Pekerjaan yang Diperlukan >>
a) Tuliskan kembali secara persis bagian artikel tentang teh rendah karbon mulai dari "Komoditas Teh Dinilai" hingga dan termasuk "para pemangku kepentingan.".
b) Jawablah pertanyaan berikut berdasarkan artikel tentang teh rendah karbon.
(i) Teh dinilai mampu mengurangi apa?
(ii) Lembaga mana yang menyelenggarakan seminar tersebut dan bekerja sama dengan siapa?
(iii) Di mana acara tersebut bertempat?
c) Teruskan artikel tentang teh rendah karbon, dimulai setelah kalimat terakhir yang tercantum.

Teks Pilihan >>
Kamis 25 Jan 2024 17:50 WIB

Komoditas Teh Dinilai Bisa Bertransformasi Menjadi Produksi Rendah Karbon

Teh dinilai mampu mengurangi konsentrasi emisi di atmosfer.

Seminar bertajuk Inisiatif Karbon di Sektor Teh di Kementerian Pertanian.
Foto: Dok Republika
Seminar bertajuk Inisiatif Karbon di Sektor Teh di Kementerian Pertanian.

REPUBLIKA.CO.ID, JAKARTA – Seminar bertajuk “Inisiatif Karbon di Sektor Teh” diselenggarakan pada Kamis, 25 Januari 2023 diselenggarakan oleh Business Watch Indonesia (BWI) bekerjasama dengan Dewan Teh Indonesia (DTI) yang didukung oleh Solidaridad.

Acara yang bertempat di Kementerian Pertanian ini mewadahi diskusi interaktif antara pemerintah, akademisi, dan praktisi untuk menggali peran dan peluang sektor teh dalam mencapai target global pengurangan emisi gas rumah kaca (GRK). Antusiasme mengenai inisiatif karbon yang tengah naik daun ini juga terlihat dari partisipasi para pemangku kepentingan.

Data Terkumpul >>

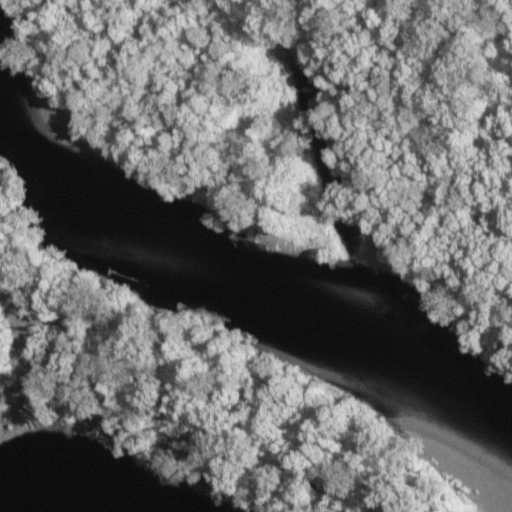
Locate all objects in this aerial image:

Jawaban Berurutan >>
a)
Komoditas Teh Dinilai Bisa Bertransformasi Menjadi Produksi Rendah Karbon

Teh dinilai mampu mengurangi konsentrasi emisi di atmosfer.

Seminar bertajuk Inisiatif Karbon di Sektor Teh di Kementerian Pertanian.
Foto: Dok Republika
Seminar bertajuk Inisiatif Karbon di Sektor Teh di Kementerian Pertanian.

REPUBLIKA.CO.ID, JAKARTA – Seminar bertajuk “Inisiatif Karbon di Sektor Teh” diselenggarakan pada Kamis, 25 Januari 2023 diselenggarakan oleh Business Watch Indonesia (BWI) bekerjasama dengan Dewan Teh Indonesia (DTI) yang didukung oleh Solidaridad.

Acara yang bertempat di Kementerian Pertanian ini mewadahi diskusi interaktif antara pemerintah, akademisi, dan praktisi untuk menggali peran dan peluang sektor teh dalam mencapai target global pengurangan emisi gas rumah kaca (GRK). Antusiasme mengenai inisiatif karbon yang tengah naik daun ini juga terlihat dari partisipasi para pemangku kepentingan.

b)
(i) Konsentrasi emisi di atmosfer.
(ii) Business Watch Indonesia (BWI), bekerja sama dengan Dewan Teh Indonesia (DTI).
(iii) Di Kementerian Pertanian.

c)
Baca Juga

Ketua Dewan Teh Indonesia, Dr. Ir. Rachmad Gunadi, M. Si, menyambut baik ikhtiar baik untuk membahas strategi sektor teh untuk terlibat dalam agenda global pengurangan emisi GRK. 

Fenomena pemanasan global semakin mengkhawatirkan dan masyarakat dunia dituntut untuk mengurangi emisi GRK. Intergovernmental Panel on Climate Change (2023) dalam laporan sintesisnya memperingatkan bahwa pemanasan global pada 2011 – 2020 telah mencapai 1,1oC dan akan melampaui batas 1,5oC jika tidak ada upaya penurunan emisi GRK yang drastis.

Keseriusan negara-negara di dunia untuk menangani perubahan iklim sebagaimana tercantum dalam Perjanjian Paris harus segera dibuktikan. Dalam kerangka tersebut, perdagangan karbon berkembang pesat sebagai solusi krisis iklim berbasis pasar yang dapat mengisi celah pembiayaan, serta memfasilitasi transfer pengetahuan dan teknologi.

Direktur PPH Perkebunan Kementerian Pertanian, Dr. Prayudi Syamsuri, S. P., M. Si, yang hadir sebagai keynote speaker menyinggung upaya dekarbonisasi dan penyelenggaraan nilai ekonomi karbon untuk mengendalikan emisi GRK nasional.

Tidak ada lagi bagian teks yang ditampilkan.